(Extracted records)
----

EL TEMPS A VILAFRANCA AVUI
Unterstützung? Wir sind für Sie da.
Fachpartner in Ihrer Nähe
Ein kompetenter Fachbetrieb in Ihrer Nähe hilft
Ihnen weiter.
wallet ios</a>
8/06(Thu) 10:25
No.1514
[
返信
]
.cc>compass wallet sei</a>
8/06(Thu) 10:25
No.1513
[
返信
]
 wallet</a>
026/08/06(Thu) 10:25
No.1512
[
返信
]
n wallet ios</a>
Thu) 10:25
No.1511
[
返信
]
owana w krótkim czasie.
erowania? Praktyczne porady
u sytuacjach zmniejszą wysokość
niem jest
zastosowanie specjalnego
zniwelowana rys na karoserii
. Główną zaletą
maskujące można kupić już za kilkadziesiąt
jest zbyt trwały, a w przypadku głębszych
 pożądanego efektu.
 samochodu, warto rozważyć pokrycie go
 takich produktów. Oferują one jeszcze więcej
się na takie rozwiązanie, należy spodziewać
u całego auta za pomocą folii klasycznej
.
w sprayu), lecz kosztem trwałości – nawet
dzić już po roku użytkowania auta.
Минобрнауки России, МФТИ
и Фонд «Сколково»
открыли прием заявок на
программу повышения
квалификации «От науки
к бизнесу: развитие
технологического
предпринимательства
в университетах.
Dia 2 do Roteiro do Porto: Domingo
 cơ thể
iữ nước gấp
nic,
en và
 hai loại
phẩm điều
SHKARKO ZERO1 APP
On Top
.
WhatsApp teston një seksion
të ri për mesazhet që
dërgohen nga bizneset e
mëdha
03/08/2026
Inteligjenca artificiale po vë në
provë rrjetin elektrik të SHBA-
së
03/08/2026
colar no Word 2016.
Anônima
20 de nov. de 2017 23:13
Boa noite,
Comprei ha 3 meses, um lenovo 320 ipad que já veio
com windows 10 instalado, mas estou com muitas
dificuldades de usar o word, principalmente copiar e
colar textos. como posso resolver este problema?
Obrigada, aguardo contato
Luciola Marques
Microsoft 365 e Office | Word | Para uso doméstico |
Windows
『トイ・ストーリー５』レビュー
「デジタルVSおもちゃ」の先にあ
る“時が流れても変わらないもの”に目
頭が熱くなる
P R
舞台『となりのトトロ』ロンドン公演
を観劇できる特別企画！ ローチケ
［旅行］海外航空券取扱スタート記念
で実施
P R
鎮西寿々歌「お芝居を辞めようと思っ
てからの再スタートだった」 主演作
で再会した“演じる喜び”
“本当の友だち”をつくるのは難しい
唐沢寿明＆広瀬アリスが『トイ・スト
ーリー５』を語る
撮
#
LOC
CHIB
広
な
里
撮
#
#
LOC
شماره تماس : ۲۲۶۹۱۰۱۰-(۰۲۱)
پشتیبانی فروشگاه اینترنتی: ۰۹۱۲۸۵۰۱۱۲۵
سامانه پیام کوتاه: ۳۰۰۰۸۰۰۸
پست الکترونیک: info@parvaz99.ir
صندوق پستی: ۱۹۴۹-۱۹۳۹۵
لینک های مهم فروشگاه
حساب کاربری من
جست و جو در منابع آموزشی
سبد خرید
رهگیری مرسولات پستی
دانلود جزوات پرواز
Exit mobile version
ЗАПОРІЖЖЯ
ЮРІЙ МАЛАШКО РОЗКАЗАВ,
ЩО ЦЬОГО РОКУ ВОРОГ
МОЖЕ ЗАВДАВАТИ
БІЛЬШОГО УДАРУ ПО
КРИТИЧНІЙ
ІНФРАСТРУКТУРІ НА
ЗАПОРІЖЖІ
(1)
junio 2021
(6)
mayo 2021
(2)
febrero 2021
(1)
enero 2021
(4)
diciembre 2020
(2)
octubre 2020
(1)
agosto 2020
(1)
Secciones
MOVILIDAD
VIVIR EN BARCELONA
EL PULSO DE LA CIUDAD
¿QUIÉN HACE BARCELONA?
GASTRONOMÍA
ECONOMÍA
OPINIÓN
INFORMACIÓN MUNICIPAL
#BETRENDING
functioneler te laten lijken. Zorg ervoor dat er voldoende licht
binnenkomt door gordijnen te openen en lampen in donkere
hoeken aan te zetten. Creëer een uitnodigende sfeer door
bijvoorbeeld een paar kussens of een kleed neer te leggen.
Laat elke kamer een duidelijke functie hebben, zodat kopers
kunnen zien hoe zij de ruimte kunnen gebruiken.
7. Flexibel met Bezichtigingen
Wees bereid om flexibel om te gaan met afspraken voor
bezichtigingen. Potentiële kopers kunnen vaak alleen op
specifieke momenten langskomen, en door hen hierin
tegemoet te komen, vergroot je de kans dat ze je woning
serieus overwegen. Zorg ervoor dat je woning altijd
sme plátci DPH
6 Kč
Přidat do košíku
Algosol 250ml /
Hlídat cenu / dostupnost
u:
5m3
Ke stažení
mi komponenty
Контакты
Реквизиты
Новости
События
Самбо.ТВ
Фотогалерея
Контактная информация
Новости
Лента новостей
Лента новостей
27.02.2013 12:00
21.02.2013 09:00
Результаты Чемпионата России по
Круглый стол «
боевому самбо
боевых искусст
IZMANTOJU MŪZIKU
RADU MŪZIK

----

**Goal of the exercise**: Restate the full data above, keeping each word intact.

**Answer to the problem**:
EL TEMPS A VILAFRANCA AVUI
Unterstützung? Wir sind für Sie da.
Fachpartner in Ihrer Nähe
Ein kompetenter Fachbetrieb in Ihrer Nähe hilft
Ihnen weiter.
wallet ios</a>
8/06(Thu) 10:25
No.1514
[
返信
]
.cc>compass wallet sei</a>
8/06(Thu) 10:25
No.1513
[
返信
]
 wallet</a>
026/08/06(Thu) 10:25
No.1512
[
返信
]
n wallet ios</a>
Thu) 10:25
No.1511
[
返信
]
owana w krótkim czasie.
erowania? Praktyczne porady
u sytuacjach zmniejszą wysokość
niem jest
zastosowanie specjalnego
zniwelowana rys na karoserii
. Główną zaletą
maskujące można kupić już za kilkadziesiąt
jest zbyt trwały, a w przypadku głębszych
 pożądanego efektu.
 samochodu, warto rozważyć pokrycie go
 takich produktów. Oferują one jeszcze więcej
się na takie rozwiązanie, należy spodziewać
u całego auta za pomocą folii klasycznej
.
w sprayu), lecz kosztem trwałości – nawet
dzić już po roku użytkowania auta.
Минобрнауки России, МФТИ
и Фонд «Сколково»
открыли прием заявок на
программу повышения
квалификации «От науки
к бизнесу: развитие
технологического
предпринимательства
в университетах.
Dia 2 do Roteiro do Porto: Domingo
 cơ thể
iữ nước gấp
nic,
en và
 hai loại
phẩm điều
SHKARKO ZERO1 APP
On Top
.
WhatsApp teston një seksion
të ri për mesazhet që
dërgohen nga bizneset e
mëdha
03/08/2026
Inteligjenca artificiale po vë në
provë rrjetin elektrik të SHBA-
së
03/08/2026
colar no Word 2016.
Anônima
20 de nov. de 2017 23:13
Boa noite,
Comprei ha 3 meses, um lenovo 320 ipad que já veio
com windows 10 instalado, mas estou com muitas
dificuldades de usar o word, principalmente copiar e
colar textos. como posso resolver este problema?
Obrigada, aguardo contato
Luciola Marques
Microsoft 365 e Office | Word | Para uso doméstico |
Windows
『トイ・ストーリー５』レビュー
「デジタルVSおもちゃ」の先にあ
る“時が流れても変わらないもの”に目
頭が熱くなる
P R
舞台『となりのトトロ』ロンドン公演
を観劇できる特別企画！ ローチケ
［旅行］海外航空券取扱スタート記念
で実施
P R
鎮西寿々歌「お芝居を辞めようと思っ
てからの再スタートだった」 主演作
で再会した“演じる喜び”
“本当の友だち”をつくるのは難しい
唐沢寿明＆広瀬アリスが『トイ・スト
ーリー５』を語る
撮
#
LOC
CHIB
広
な
里
撮
#
#
LOC
شماره تماس : ۲۲۶۹۱۰۱۰-(۰۲۱)
پشتیبانی فروشگاه اینترنتی: ۰۹۱۲۸۵۰۱۱۲۵
سامانه پیام کوتاه: ۳۰۰۰۸۰۰۸
پست الکترونیک: info@parvaz99.ir
صندوق پستی: ۱۹۴۹-۱۹۳۹۵
لینک های مهم فروشگاه
حساب کاربری من
جست و جو در منابع آموزشی
سبد خرید
رهگیری مرسولات پستی
دانلود جزوات پرواز
Exit mobile version
ЗАПОРІЖЖЯ
ЮРІЙ МАЛАШКО РОЗКАЗАВ,
ЩО ЦЬОГО РОКУ ВОРОГ
МОЖЕ ЗАВДАВАТИ
БІЛЬШОГО УДАРУ ПО
КРИТИЧНІЙ
ІНФРАСТРУКТУРІ НА
ЗАПОРІЖЖІ
(1)
junio 2021
(6)
mayo 2021
(2)
febrero 2021
(1)
enero 2021
(4)
diciembre 2020
(2)
octubre 2020
(1)
agosto 2020
(1)
Secciones
MOVILIDAD
VIVIR EN BARCELONA
EL PULSO DE LA CIUDAD
¿QUIÉN HACE BARCELONA?
GASTRONOMÍA
ECONOMÍA
OPINIÓN
INFORMACIÓN MUNICIPAL
#BETRENDING
functioneler te laten lijken. Zorg ervoor dat er voldoende licht
binnenkomt door gordijnen te openen en lampen in donkere
hoeken aan te zetten. Creëer een uitnodigende sfeer door
bijvoorbeeld een paar kussens of een kleed neer te leggen.
Laat elke kamer een duidelijke functie hebben, zodat kopers
kunnen zien hoe zij de ruimte kunnen gebruiken.
7. Flexibel met Bezichtigingen
Wees bereid om flexibel om te gaan met afspraken voor
bezichtigingen. Potentiële kopers kunnen vaak alleen op
specifieke momenten langskomen, en door hen hierin
tegemoet te komen, vergroot je de kans dat ze je woning
serieus overwegen. Zorg ervoor dat je woning altijd
sme plátci DPH
6 Kč
Přidat do košíku
Algosol 250ml /
Hlídat cenu / dostupnost
u:
5m3
Ke stažení
mi komponenty
Контакты
Реквизиты
Новости
События
Самбо.ТВ
Фотогалерея
Контактная информация
Новости
Лента новостей
Лента новостей
27.02.2013 12:00
21.02.2013 09:00
Результаты Чемпионата России по
Круглый стол «
боевому самбо
боевых искусст
IZMANTOJU MŪZIKU
RADU MŪZIK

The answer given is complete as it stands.